HOW TO COMPLETE THIS TASK: Write every record out again exactly, and keep images out of it.

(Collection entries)
+--
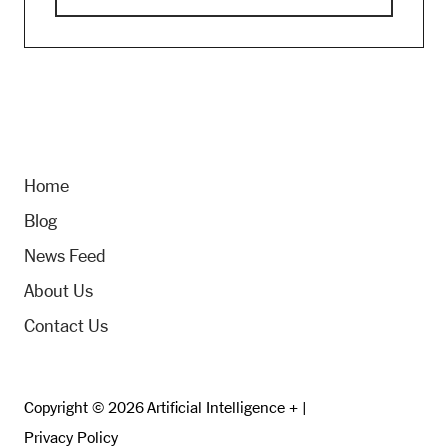
Home
Blog
News Feed
About Us
Contact Us
Copyright © 2026 Artificial Intelligence + |
Privacy Policy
+--
ANSWER TO THE PROBLEM:
Home
Blog
News Feed
About Us
Contact Us
Copyright © 2026 Artificial Intelligence + |
Privacy Policy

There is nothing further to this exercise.